*Extrait du document:*
Face à ces singulières sépultures, Peets et Konsa conviennent que les navires furent probablement ensevelis en même temps, dans le cadre du même événement. En se fondant sur la construction des bateaux, les artefacts et les ossements trouvés à l'intérieur, les archéologues pensent que les défunts étaient des Scandinaves, probablement originaires de ce qui est aujourd'hui la Suède. Mais que faisaient-ils en Estonie?

Peets, qui a terminé les fouilles de Salme 2 en septembre 2012, a recueilli suffisamment d'informations pour esquisser un scénario de ce qui a pu se passer. Attirés de l'autre côté de la mer par la perspective d'un butin, que ce fut pour prélever un tribut des habitants ou pour assouvir une vengeance, les équipages dûrent affronter un ennemi redoutable sur cette plage isolée. Après une lutte acharnée, les survivants d'un des deux camps - il n'y a aucun moyen de dire s'il s'agissait des vainqueurs ou des perdants - rassemblèrent les corps et détruisirent de façon rituelle les épées des défunts en les passant au feu, pour les plier et les briser. lls eurent aussi le temps de tirer au moins deux des navires à 70 mètres de la plage en pente douce. Les 34 hommes de Salme 2, tous vigoureux et en bonne santé avant de tomber au combat, furent déposés à l'intérieur.

*Liste des entrées:*
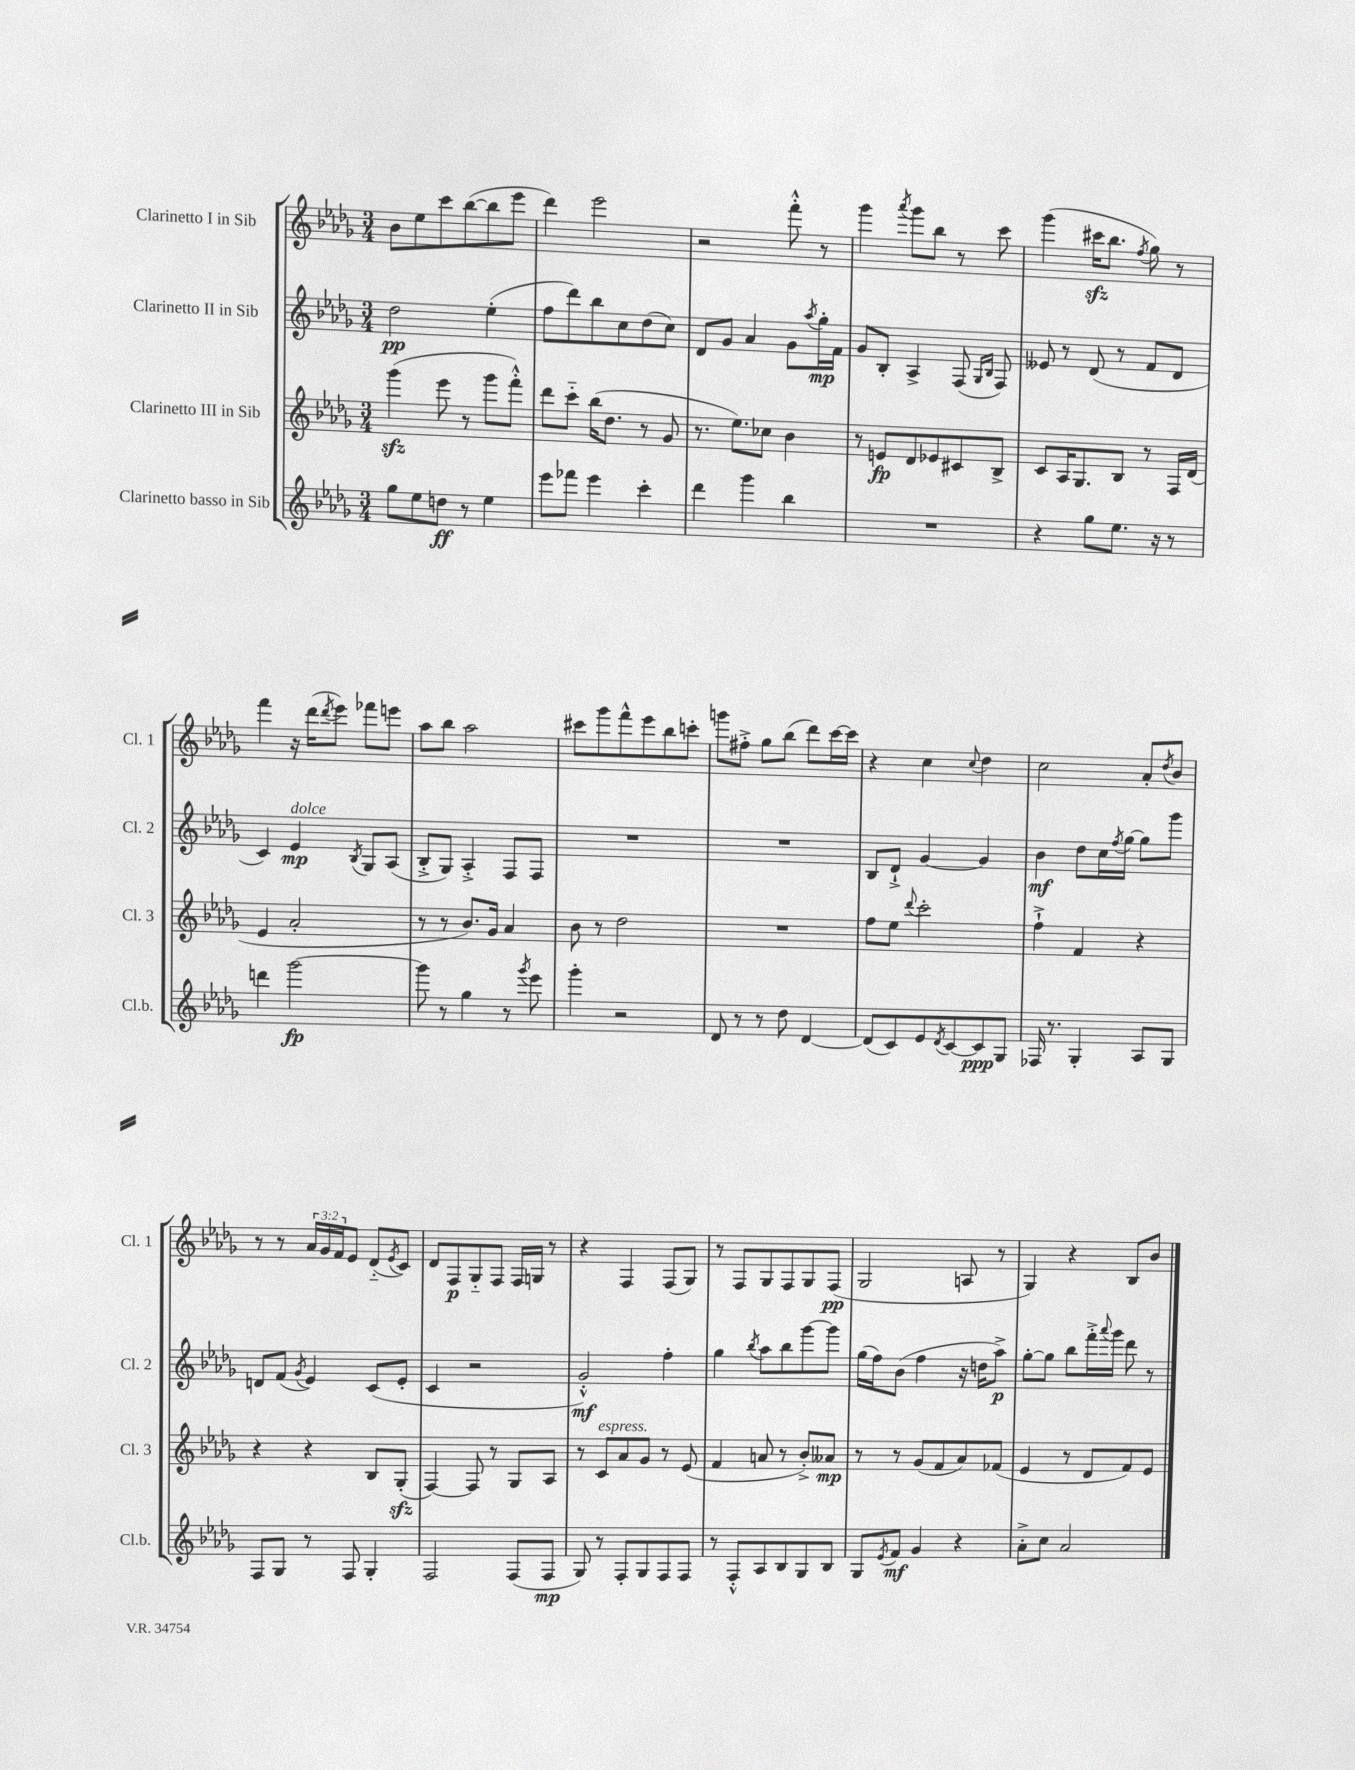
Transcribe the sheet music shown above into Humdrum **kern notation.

**kern	**dynam	**kern	**dynam	**kern	**dynam	**kern	**dynam
*part4	*part4	*part3	*part3	*part2	*part2	*part1	*part1
*staff4	*staff4	*staff3	*staff3	*staff2	*staff2	*staff1	*staff1
*I"Clarinetto basso in Sib	*	*I"Clarinetto III in Sib	*	*I"Clarinetto II in Sib	*	*I"Clarinetto I in Sib	*
*I'Cl.b.	*	*I'Cl. 3	*	*I'Cl. 2	*	*I'Cl. 1	*
*clefG2	*	*clefG2	*	*clefG2	*	*clefG2	*
*k[b-e-a-d-g-]	*	*k[b-e-a-d-g-]	*	*k[b-e-a-d-g-]	*	*k[b-e-a-d-g-]	*
*M3/4	*	*M3/4	*	*M3/4	*	*M3/4	*
=11	=11	=11	=11	=11	=11	=11	=11
8gg-\L	.	(4ggg-zz\	.	2dd-\	pp	8b-\L	.
8ee-\	.	.	.	.	.	8ee-\	.
8ddn\J	ff	8eee-\	.	.	.	8ccc\	.
8r	.	8r	.	.	.	([8bb-\	.
4ee-\	.	8ggg-\L	.	(4ee-'\	.	8bb-\]	.
.	.	8fff'^^\J)	.	.	.	8eee-\J	.
=12	=12	=12	=12	=12	=12	=12	=12
8eee-\L	.	8ddd-\L	.	8ff\L	.	4ddd-\)	.
8fff-X\J	.	8ccc\J	.	8ddd-\)	.	.	.
4eee-\	.	(16bb-\KL	.	8bb-\	.	2eee-\	.
.	.	8.dd-\J	.	.	.	.	.
.	.	.	.	8cc\	.	.	.
4ccc'\	.	8r	.	(8dd-\	.	.	.
.	.	8g-/	.	8cc\J)	.	.	.
=13	=13	=13	=13	=13	=13	=13	=13
4ddd-\	.	8.r	.	8d-/L	.	2r	.
.	.	.	.	8g-/J	.	.	.
.	.	8.ee-\L)	.	.	.	.	.
4ggg-\	.	.	.	4a-/	.	.	.
.	.	8cc-X\J	.	.	.	.	.
4bb-\	.	4b-\	.	8g-\L	.	8fff'^^\	.
.	.	.	.	8qaa-/	.	.	.
.	.	.	.	16gg-'\L	mp	8r	.
.	.	.	.	16f\JJ	.	.	.
=14	=14	=14	=14	=14	=14	=14	=14
2.r	.	8r	.	8g-/L	.	4ggg-\	.
.	.	8en/L	fp	8B-'/J	.	.	.
.	.	.	.	.	.	8qaaa-/	.
.	.	8d-/	.	4A-^/	.	8ggg-\L	.
.	.	8e-X/	.	.	.	8bb-\J	.
.	.	8c#X/	.	(8F/	.	8r	.
.	.	.	.	16qqG-/LL	.	.	.
.	.	.	.	16qqB-/JJ	.	.	.
.	.	8B-^/J	.	8F/)	.	8ccc\	.
=15	=15	=15	=15	=15	=15	=15	=15
4r	.	8c/L	.	8e--X/	.	(4ggg-\	.
.	.	16A-/K	.	8r	.	.	.
.	.	8.G-/	.	.	.	.	.
8gg-\L	.	.	.	(8d-/	.	16ccc#Xzz\KL	.
.	.	.	.	.	.	8.bb-\J	.
8.ee-\J	.	8B-/J	.	8r	.	.	.
.	.	.	.	.	.	8qff/	.
.	.	8r	.	8f/L	.	8gg-\)	.
16r	.	.	.	.	.	.	.
8r	.	16F/LL	.	8d-/J	.	8r	.
.	.	(16d-/JJ	.	.	.	.	.
!!LO:LB:g=z
=16	=16	=16	=16	=16	=16	=16	=16
4dddn\	.	4e-/	.	4c/)	.	4fff\	.
!	!	!	!	!LO:TX:a:i:t=dolce	!	!	!
[2ggg-\	fp	2a-'/	.	4e-/	mp	16r	.
.	.	.	.	.	.	(16ddd-\KL	.
.	.	.	.	.	.	8qddd-/	.
.	.	.	.	.	.	8eee-\J)	.
.	.	.	.	8qB-/	.	.	.
.	.	.	.	8G-/L	.	8fff-X\L	.
.	.	.	.	(8A-/J	.	8eeen\J	.
=17	=17	=17	=17	=17	=17	=17	=17
8ggg-\]	.	8r	.	8B-'^/L	.	8aa-\L	.
8r	.	8r	.	8G-/J)	.	8bb-\J	.
4gg-\	.	8.b-/L)	.	4A-'^/	.	2aa-\	.
.	.	16g-/Jk	.	.	.	.	.
8r	.	4a-/	.	8F/L	.	.	.
8qggg-/	.	.	.	.	.	.	.
8eee-\	.	.	.	8F/J	.	.	.
=18	=18	=18	=18	=18	=18	=18	=18
4ggg-'\	.	8b-\	.	2.r	.	8ccc#X\L	.
.	.	8r	.	.	.	8ggg-\	.
2r	.	2dd-\	.	.	.	8fff^^\	.
.	.	.	.	.	.	8eee-\	.
.	.	.	.	.	.	8bb-\	.
.	.	.	.	.	.	8cccn'\J	.
=19	=19	=19	=19	=19	=19	=19	=19
8d-/	.	2.r	.	2.r	.	8gggn\L	.
8r	.	.	.	.	.	8ff#X'^\J	.
8r	.	.	.	.	.	8gg-\L	.
8dd-\	.	.	.	.	.	(8bb-\J	.
[4d-/	.	.	.	.	.	8ddd-\L)	.
.	.	.	.	.	.	[16ccc\L	.
.	.	.	.	.	.	16ccc\JJ]	.
=20	=20	=20	=20	=20	=20	=20	=20
(8d-/L]	.	8ff\L	.	8B-/L	.	4r	.
8c/)	.	8ee-\J	.	8d-`^/J	.	.	.
.	.	8qqddd-/	.	.	.	.	.
8e-/	.	2ccc'\	.	[4g-/	.	4cc\	.
8qd-/	.	.	.	.	.	.	.
[8c/	.	.	.	.	.	.	.
.	.	.	.	.	.	8qqcc/	.
8c/]	ppp	.	.	4g-/]	.	4dd-\	.
8G-/J	.	.	.	.	.	.	.
=21	=21	=21	=21	=21	=21	=21	=21
16F-X/	.	4ff`^\	.	4b-\	mf	2cc\	.
8.r	.	.	.	.	.	.	.
4G-'/	.	4f/	.	8dd-\L	.	.	.
.	.	.	.	16cc\L	.	.	.
.	.	.	.	8qff/	.	.	.
.	.	.	.	[16gg-\JJ	.	.	.
8A-/L	.	4r	.	8gg-\L]	.	8a-'/L	.
.	.	.	.	.	.	8qdd-/	.
8G-/J	.	.	.	8ggg-\J	.	8b-/J	.
!!LO:LB:g=z
=22	=22	=22	=22	=22	=22	=22	=22
8F/L	.	4r	.	8dn/L	.	8r	.
8G-/J	.	.	.	(8f/J	.	8r	.
.	.	.	.	8qg-/	.	.	.
8r	.	4r	.	4e-/)	.	24a-/LL	.
.	.	.	.	.	.	24g-/	.
.	.	.	.	.	.	24f/J	.
8F/	.	.	.	.	.	8e-/J	.
4G-'/	.	8B-/L	.	(8c/L	.	(8d-/L	.
.	.	.	.	.	.	8qe-/	.
.	.	(8G-zz'/J	.	8e-'/J	.	8c/J)	.
=23	=23	=23	=23	=23	=23	=23	=23
2F/	.	[4F/)	.	4c/	.	8d-/L	.
.	.	.	.	.	.	8F/	p
.	.	8F/]	.	2r	.	8G-/	.
.	.	8r	.	.	.	8F/J	.
(8F/L	.	8G-/L	.	.	.	16F/LL	.
.	.	.	.	.	.	16Gn/JJ	.
8F/J	mp	8A-/J	.	.	.	8r	.
=24	=24	=24	=24	=24	=24	=24	=24
8G-/)	.	8r	.	2g-'^^/)	mf	4r	.
!	!	!LO:TX:a:i:t=espress.	!	!	!	!	!
8r	.	8c/L	.	.	.	.	.
8F'/L	.	8a-/	.	.	.	4F/	.
8G-/	.	8g-/J	.	.	.	.	.
8F/	.	8r	.	4ff'\	.	(8F/L	.
8F/J	.	(8e-/	.	.	.	8G-/J)	.
=25	=25	=25	=25	=25	=25	=25	=25
8r	.	4f/	.	4gg-\	.	8r	.
8F'^^/L	.	.	.	.	.	8F/L	.
.	.	.	.	8qbb-/	.	.	.
8A-/	.	8an/	.	8aa-\L	.	8G-/	.
8B-/	.	8r	.	8bb-\	.	8F/	.
8G-/	.	8b-'^/L)	.	[8ggg-\	.	8G-/	.
8B-/J	.	8a--X/J	mp	8ggg-\J]	.	(8F/J	pp
=26	=26	=26	=26	=26	=26	=26	=26
8G-/L	.	8r	.	(16gg-\LL	.	2G-/	.
.	.	.	.	16ff\J)	.	.	.
8qe-/	.	.	.	.	.	.	.
8f/J	mf	8r	.	(8b-\J	.	.	.
4g-/	.	(8g-/L	.	4ff\	.	.	.
.	.	8f/	.	.	.	.	.
4r	.	8a-/)	.	16r	.	8An/	.
.	.	.	.	16ddn\KL	.	.	.
.	.	(8f-X/J	.	8aa-^\J)	p	8r	.
=27	=27	=27	=27	=27	=27	=27	=27
8a-'^\L	.	4e-/	.	[8gg-'\L	.	4G-/)	.
8cc\J	.	.	.	8gg-\J]	.	.	.
2a-/	.	8r	.	8bb-\L	.	4r	.
.	.	8d-/L	.	16fff'^\L	.	.	.
.	.	.	.	8qqaaa-/	.	.	.
.	.	.	.	16ggg-\JJ	.	.	.
.	.	8f/)	.	8ddd-\	.	8B-/L	.
.	.	8e-/J	.	8r	.	8b-/J	.
==	==	==	==	==	==	==	==
*-	*-	*-	*-	*-	*-	*-	*-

*Consigne A:*
Reformulez sous forme de liste à puces le paragraphe du texte sur les navires funéraires de Salme qui commence par « Peets, qui a terminé les fouilles », en conservant ses faits essentiels.
*Consigne B:*
Poursuivez le texte sur les navires funéraires de Salme à la suite de sa dernière phrase.

*Réponse A:*
- Peets a achevé les fouilles de Salme 2 en septembre 2012 et dispose d'assez d'informations pour esquisser un scénario des événements.
- Les équipages auraient traversé la mer, attirés par un butin, pour prélever un tribut ou pour se venger.
- Ils auraient affronté un ennemi redoutable sur une plage isolée.
- Après une lutte acharnée, les survivants de l'un des deux camps ont rassemblé les corps. On ne peut pas savoir s'il s'agissait des vainqueurs ou des perdants.
- Ces survivants ont détruit rituellement les épées des défunts en les passant au feu, pour les plier et les briser.
- Ils ont tiré au moins deux navires à 70 mètres de la plage en pente douce.
- Les 34 hommes de Salme 2 ont été déposés à l'intérieur. Ils étaient tous vigoureux et en bonne santé avant de tomber au combat.

*Réponse B:*
Tout semble avoir été fait avec beaucoup de soin et de respect. "Les squelettes étaient couverts de boucliers, formant comme une couverture", a décrit Saage. Les 14 boucliers ont depuis longtemps pourri, mais leurs umbos de bronze et des fragments de leurs poignées témoignent de leur emplacement. Les hommes avaient été enterrés avec toutes leurs affaires, leurs armes, les peignes en corne, en os de moutons et de vache, les pièces de jeu et même des chiens et un faucon. "Chaque fois que j'essayais de nettoyer les squelettes ou d'en dégager un, je trouvais toujours plus d'artefacts et d'épées", a déclaré Raili Allmae, anthropologue légiste en charge de l'excavation des restes humains. Des fragments de textile, peut-être des morceaux de la voile utilisée comme linceul pour couvrir la pile de corps avant que le sable ne soit déposé par-dessus, ont également été identifiés parmi les ossements. 

 

Des corps inhumés dans l'urgence

L'état et l'emplacement des guerriers dans le plus petit navire furent plus difficiles à déterminer. Marge Konsa dut avoir recours à un programme conçu pour la reconstitution des scènes de crime, afin de pouvoir visualiser la place originelle des individus. Certains squelettes étaient mélangés et d'autres reposaient contre l'intérieur de la coque en position assise. En outre, ces individus étaient beaucoup moins richement équipés que ceux trouvés sur Salme 2.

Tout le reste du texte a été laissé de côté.